• _Exercise objective_:
Each line in the material below must be transcribed exactly; no picture belongs in the copy.
Provided data Block Start
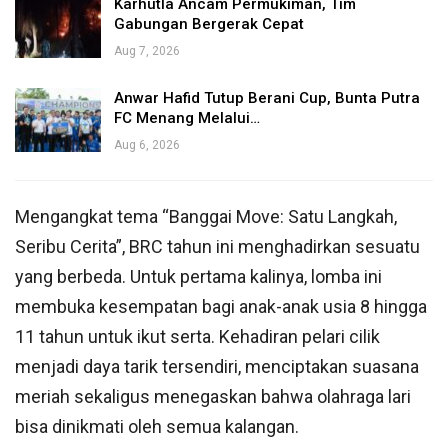
Karhutla Ancam Permukiman, Tim
Gabungan Bergerak Cepat
Aug 7, 2026
Anwar Hafid Tutup Berani Cup, Bunta Putra
FC Menang Melalui…
Aug 6, 2026
Mengangkat tema “Banggai Move: Satu Langkah,
Seribu Cerita”, BRC tahun ini menghadirkan sesuatu
yang berbeda. Untuk pertama kalinya, lomba ini
membuka kesempatan bagi anak-anak usia 8 hingga
11 tahun untuk ikut serta. Kehadiran pelari cilik
menjadi daya tarik tersendiri, menciptakan suasana
meriah sekaligus menegaskan bahwa olahraga lari
bisa dinikmati oleh semua kalangan.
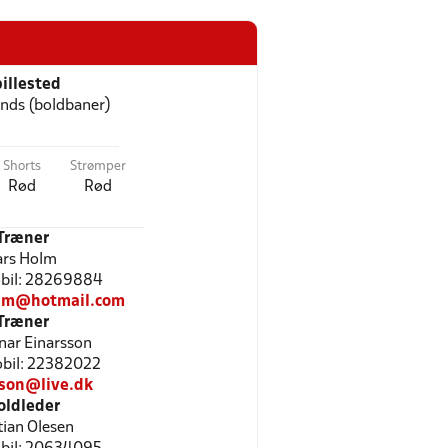
illested
nds (boldbaner)
Shorts
Strømper
Rød
Rød
Træner
ars Holm
Mobil: 28269884
lm@hotmail.com
Træner
rnar Einarsson
Mobil: 22382022
sson@live.dk
oldleder
tian Olesen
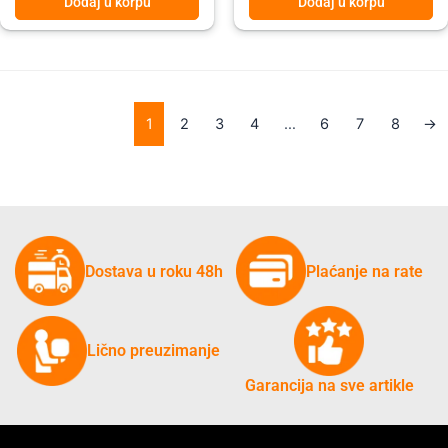
Dodaj u korpu
Dodaj u korpu
1
2
3
4
…
6
7
8
→
Dostava u roku 48h
Plaćanje na rate
Lično preuzimanje
Garancija na sve artikle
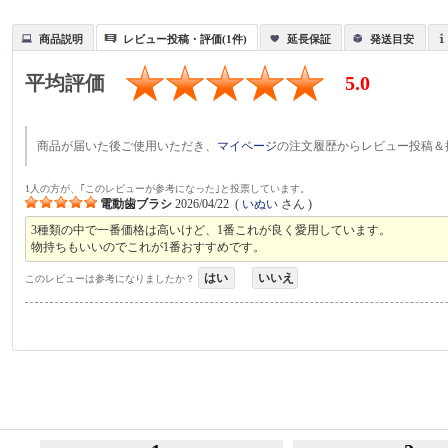
商品説明
レビュー投稿・評価(1件)
延長保証
発送目安
平均評価
5.0
商品が届いた後ご使用いただき、
マイページ
の注文履歴からレビュー投稿＆
1人の方が、｢このレビューが参考になった｣と投票しています。
電動歯ブラシ
2026/04/22
(
いぬい
さん )
3種類の中で一番価格は高いけど、1番これが良く愛用しています。
物持ちもいいのでこれが1番おすすめです。
はい
いいえ
このレビューは参考になりましたか？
Provided data Block End
• _Solution to this task_:
Karhutla Ancam Permukiman, Tim
Gabungan Bergerak Cepat
Aug 7, 2026
Anwar Hafid Tutup Berani Cup, Bunta Putra
FC Menang Melalui…
Aug 6, 2026
Mengangkat tema “Banggai Move: Satu Langkah,
Seribu Cerita”, BRC tahun ini menghadirkan sesuatu
yang berbeda. Untuk pertama kalinya, lomba ini
membuka kesempatan bagi anak-anak usia 8 hingga
11 tahun untuk ikut serta. Kehadiran pelari cilik
menjadi daya tarik tersendiri, menciptakan suasana
meriah sekaligus menegaskan bahwa olahraga lari
bisa dinikmati oleh semua kalangan.
illested
nds (boldbaner)
Shorts
Strømper
Rød
Rød
Træner
ars Holm
Mobil: 28269884
lm@hotmail.com
Træner
rnar Einarsson
Mobil: 22382022
sson@live.dk
oldleder
tian Olesen
Dodaj u korpu
Dodaj u korpu
1
2
3
4
…
6
7
8
→
Dostava u roku 48h
Plaćanje na rate
Lično preuzimanje
Garancija na sve artikle
商品説明
レビュー投稿・評価(1件)
延長保証
発送目安
平均評価
5.0
商品が届いた後ご使用いただき、
マイページ
の注文履歴からレビュー投稿＆
1人の方が、｢このレビューが参考になった｣と投票しています。
電動歯ブラシ
2026/04/22
(
いぬい
さん )
3種類の中で一番価格は高いけど、1番これが良く愛用しています。
物持ちもいいのでこれが1番おすすめです。
はい
いいえ
このレビューは参考になりましたか？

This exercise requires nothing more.